→ Task to carry out
Decide whether each statement below agrees with the text on diving in South Australia, answering yes or no and quoting the exact words of the text that settle it.
1. Leafy Seadragons are found only in the southern regions of Australia.
2. Giant Cuttlefish gather along the coastline of Whyalla during the summer months.
3. Leafy Seadragons are relatives of the octopus.

→ Supplied passage
· · · · · · ·

Five Reasons to Dive South Australia

written for www.goodvis.com

It may be a lot colder than diving the Great Barrier Reef, but Australia’s southern oceans are home to some of nature’s true wonders.  From the strangely beautiful to the most powerful predator, here are just a few of the highlights

1)       There are dragons.  Leafy Seadragons to be more accurate, but they do look like something straight from the pages of a fairy-tale book.  These exquisite, beautiful and fragile fish are relatives of the seahorse and are found only in the southern regions of Australia - nowhere else in the world.  They are not easy to spot, in fact you may spend a long time staring optimistically at every clump of seagrass looking for them, but seeing a leafy is really a magical experience.  If you are willing to pay a little extra, it is worth hiring a local guide.

 

2)      There is ‘Cuttlefish Porn’.  During the winter months, thousands of Giant Cuttlefish aggregate along the coastline of Whyalla to mate and spawn.   Diving in shallow water (2-4m), you will find large groups of these hormone-charged cephalopods competing with each other for females.  They flash different colours and patterns over their skin and employ some amazingly sneaky tactics to get mates.  It’s addictive to watch the drama unfold!

         

 

3)      The local dolphins aren’t shy.  The increased number of cuttlefish in the Whyalla area attract predators such as dolphins who feed on them.  You will probably enjoy dolphins from the boat, but if you are very lucky during a dive, one may take break from hunting and turn it’s attention to you for a while!

· · · · · · ·

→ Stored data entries

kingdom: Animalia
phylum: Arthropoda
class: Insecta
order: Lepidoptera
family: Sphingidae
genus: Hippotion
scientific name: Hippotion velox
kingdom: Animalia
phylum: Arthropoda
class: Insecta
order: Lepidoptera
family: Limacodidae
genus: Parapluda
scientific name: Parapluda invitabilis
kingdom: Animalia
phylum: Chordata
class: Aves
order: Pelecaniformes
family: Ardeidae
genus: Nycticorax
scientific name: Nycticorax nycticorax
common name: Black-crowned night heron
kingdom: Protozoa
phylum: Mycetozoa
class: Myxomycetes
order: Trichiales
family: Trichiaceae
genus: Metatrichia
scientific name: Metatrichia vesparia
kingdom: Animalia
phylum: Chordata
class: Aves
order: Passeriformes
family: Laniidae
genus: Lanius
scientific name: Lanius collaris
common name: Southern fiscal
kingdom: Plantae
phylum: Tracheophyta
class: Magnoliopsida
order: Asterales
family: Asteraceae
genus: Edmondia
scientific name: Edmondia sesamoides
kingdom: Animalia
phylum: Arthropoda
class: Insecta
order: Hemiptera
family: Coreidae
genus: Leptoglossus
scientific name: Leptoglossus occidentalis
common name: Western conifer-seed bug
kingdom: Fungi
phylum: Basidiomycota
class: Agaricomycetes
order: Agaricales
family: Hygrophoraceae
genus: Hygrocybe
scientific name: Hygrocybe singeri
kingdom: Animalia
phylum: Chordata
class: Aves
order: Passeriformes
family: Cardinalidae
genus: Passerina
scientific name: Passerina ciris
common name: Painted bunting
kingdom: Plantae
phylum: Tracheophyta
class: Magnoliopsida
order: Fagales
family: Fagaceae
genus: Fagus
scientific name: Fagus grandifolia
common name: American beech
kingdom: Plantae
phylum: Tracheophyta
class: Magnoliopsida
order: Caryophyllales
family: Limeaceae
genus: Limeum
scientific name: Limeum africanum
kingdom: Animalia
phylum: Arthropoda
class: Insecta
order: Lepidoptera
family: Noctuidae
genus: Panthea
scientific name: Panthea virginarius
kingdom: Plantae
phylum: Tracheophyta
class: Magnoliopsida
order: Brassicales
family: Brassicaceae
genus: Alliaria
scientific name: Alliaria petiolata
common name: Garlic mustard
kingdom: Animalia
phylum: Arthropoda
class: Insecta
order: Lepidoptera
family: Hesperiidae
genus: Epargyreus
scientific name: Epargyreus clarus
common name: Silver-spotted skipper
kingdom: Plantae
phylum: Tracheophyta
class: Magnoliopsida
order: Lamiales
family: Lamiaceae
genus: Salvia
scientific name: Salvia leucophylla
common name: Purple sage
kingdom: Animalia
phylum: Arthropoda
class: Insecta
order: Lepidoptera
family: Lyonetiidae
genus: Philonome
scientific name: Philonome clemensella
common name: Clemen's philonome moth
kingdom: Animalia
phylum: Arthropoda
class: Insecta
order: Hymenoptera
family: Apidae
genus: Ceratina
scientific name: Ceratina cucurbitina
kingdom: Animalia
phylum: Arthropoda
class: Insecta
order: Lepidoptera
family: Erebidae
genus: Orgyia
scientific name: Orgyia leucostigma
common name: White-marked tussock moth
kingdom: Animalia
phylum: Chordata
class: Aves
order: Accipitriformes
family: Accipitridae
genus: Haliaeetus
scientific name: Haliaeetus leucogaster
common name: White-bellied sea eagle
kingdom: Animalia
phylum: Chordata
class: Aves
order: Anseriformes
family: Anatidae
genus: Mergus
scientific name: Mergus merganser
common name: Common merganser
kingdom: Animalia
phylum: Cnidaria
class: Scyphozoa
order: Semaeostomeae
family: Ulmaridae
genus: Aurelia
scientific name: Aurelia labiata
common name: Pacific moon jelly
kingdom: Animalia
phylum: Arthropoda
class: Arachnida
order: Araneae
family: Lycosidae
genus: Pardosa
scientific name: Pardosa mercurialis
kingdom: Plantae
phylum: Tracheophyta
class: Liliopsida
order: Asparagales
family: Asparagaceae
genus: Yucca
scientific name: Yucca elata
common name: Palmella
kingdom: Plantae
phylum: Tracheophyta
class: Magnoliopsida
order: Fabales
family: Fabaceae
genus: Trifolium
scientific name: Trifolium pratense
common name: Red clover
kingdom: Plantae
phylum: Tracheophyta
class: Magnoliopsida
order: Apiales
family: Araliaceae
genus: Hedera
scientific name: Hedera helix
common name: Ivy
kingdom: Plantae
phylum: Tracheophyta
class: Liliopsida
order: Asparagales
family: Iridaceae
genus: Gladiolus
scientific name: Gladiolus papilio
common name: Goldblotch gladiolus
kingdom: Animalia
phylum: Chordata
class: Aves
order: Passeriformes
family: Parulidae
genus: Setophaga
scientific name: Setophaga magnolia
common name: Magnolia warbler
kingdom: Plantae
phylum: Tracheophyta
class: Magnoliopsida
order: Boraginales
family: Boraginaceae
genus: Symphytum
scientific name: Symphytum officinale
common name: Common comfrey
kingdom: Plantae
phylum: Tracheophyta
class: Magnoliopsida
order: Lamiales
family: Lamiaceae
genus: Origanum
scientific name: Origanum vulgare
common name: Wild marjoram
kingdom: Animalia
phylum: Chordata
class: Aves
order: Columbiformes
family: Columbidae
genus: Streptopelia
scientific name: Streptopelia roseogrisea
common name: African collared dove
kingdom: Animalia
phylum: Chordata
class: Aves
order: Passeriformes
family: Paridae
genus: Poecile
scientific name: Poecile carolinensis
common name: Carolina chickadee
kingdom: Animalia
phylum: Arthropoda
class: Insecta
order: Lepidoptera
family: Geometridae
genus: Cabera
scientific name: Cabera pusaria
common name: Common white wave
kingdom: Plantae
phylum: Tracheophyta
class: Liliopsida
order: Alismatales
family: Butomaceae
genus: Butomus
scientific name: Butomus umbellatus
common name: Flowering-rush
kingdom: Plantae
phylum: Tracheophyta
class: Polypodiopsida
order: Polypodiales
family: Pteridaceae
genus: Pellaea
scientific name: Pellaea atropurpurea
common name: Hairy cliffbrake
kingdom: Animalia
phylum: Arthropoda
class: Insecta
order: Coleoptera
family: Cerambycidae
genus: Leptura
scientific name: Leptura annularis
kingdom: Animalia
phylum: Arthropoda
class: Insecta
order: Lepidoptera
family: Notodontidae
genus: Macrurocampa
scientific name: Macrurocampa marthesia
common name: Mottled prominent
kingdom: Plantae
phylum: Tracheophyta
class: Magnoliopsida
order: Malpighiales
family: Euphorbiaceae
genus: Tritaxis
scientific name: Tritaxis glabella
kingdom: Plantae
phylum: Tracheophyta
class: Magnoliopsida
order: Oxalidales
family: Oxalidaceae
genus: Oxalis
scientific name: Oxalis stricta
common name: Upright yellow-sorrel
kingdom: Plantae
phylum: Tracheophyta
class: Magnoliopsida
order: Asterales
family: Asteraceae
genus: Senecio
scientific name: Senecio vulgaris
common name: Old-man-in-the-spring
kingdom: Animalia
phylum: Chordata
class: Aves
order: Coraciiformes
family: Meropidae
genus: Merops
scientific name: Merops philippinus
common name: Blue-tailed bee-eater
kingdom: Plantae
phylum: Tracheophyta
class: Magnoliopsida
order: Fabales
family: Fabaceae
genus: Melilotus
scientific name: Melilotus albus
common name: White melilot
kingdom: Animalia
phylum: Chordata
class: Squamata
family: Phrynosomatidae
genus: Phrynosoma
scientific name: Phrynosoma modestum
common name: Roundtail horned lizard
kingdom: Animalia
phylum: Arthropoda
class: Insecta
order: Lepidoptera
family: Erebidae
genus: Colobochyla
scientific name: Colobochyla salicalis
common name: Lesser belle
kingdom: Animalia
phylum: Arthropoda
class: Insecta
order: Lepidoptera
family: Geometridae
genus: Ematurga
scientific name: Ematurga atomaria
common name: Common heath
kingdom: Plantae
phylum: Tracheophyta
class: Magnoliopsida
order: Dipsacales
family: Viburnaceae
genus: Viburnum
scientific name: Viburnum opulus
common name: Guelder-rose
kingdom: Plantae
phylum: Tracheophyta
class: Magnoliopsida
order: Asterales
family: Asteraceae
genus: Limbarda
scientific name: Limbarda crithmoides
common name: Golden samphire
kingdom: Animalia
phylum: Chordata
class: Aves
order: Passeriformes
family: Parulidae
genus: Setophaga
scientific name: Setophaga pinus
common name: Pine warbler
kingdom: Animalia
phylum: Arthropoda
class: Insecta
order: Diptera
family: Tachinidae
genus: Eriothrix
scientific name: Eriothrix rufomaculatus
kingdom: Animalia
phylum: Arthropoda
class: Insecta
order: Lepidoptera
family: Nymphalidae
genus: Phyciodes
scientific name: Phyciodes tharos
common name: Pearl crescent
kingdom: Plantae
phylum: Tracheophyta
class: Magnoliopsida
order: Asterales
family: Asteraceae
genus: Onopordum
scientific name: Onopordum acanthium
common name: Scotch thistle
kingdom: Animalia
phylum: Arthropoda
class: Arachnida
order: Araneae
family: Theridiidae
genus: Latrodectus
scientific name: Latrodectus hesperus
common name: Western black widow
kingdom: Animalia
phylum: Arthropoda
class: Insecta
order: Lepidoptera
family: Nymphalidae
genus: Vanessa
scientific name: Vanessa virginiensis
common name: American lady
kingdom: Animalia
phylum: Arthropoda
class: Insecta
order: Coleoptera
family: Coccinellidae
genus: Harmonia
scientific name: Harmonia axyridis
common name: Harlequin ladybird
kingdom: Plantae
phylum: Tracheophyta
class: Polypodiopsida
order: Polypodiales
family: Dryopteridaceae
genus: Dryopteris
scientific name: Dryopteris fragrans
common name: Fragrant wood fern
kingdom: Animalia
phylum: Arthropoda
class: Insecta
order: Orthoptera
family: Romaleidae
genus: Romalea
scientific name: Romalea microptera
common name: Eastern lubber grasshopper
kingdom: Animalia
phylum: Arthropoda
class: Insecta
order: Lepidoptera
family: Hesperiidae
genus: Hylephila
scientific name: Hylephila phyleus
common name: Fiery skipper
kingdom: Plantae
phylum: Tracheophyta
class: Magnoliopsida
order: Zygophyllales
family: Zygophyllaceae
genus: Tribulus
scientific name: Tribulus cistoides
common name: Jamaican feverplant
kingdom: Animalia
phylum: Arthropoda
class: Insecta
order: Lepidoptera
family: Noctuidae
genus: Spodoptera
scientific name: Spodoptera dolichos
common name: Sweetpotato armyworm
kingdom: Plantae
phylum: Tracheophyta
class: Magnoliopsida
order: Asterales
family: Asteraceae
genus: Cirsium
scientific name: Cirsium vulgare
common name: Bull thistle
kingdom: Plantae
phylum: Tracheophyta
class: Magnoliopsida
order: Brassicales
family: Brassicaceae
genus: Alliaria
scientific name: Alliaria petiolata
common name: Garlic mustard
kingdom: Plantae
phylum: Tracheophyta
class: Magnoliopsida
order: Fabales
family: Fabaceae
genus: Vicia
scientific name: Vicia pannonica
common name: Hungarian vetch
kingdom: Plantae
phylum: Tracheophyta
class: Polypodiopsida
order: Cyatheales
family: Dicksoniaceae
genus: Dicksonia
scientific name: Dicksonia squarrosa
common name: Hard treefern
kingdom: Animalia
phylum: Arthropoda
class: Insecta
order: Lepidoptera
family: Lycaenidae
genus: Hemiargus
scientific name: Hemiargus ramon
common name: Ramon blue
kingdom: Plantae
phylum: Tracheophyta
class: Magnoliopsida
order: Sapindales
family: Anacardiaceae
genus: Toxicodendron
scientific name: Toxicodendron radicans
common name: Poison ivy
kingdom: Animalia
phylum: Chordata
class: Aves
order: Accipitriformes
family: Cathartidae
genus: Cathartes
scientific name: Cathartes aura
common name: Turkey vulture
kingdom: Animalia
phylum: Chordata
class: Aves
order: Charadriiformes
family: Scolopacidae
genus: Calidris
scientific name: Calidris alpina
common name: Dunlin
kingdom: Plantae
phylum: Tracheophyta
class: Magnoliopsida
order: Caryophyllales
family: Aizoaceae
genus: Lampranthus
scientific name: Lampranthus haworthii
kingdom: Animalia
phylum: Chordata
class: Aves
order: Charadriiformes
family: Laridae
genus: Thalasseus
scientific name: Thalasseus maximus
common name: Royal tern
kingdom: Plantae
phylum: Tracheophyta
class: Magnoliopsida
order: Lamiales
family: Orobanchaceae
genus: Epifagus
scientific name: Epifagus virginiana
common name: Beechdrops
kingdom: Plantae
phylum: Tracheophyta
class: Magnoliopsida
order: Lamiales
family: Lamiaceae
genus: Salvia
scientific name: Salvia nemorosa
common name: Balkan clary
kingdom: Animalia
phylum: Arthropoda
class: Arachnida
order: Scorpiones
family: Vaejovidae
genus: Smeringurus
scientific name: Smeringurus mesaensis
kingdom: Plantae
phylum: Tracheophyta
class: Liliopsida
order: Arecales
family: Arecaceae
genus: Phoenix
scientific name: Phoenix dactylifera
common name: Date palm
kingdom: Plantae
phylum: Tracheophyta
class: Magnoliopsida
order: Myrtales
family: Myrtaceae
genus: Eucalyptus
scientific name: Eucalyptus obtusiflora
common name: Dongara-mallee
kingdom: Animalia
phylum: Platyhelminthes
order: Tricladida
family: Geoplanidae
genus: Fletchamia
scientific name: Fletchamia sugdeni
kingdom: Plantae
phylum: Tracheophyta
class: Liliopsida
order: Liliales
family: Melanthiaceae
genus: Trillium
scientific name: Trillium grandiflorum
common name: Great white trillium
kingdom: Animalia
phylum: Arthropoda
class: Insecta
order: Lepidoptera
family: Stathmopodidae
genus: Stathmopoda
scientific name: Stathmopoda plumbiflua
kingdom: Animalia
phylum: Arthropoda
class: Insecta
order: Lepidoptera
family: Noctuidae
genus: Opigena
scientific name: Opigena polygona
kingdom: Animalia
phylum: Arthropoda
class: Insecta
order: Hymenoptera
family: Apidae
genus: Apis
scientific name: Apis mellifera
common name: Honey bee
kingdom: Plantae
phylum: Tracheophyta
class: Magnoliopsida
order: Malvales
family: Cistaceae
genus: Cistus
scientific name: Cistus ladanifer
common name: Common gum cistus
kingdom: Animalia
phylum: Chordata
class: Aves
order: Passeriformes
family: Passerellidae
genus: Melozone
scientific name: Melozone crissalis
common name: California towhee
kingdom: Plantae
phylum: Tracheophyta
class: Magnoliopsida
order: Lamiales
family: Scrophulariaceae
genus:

· · · · · · ·

→ Answer for this exercise
1. Yes: "are found only in the southern regions of Australia - nowhere else in the world"
2. No: "During the winter months, thousands of Giant Cuttlefish aggregate along the coastline of Whyalla to mate and spawn."
3. No: "are relatives of the seahorse"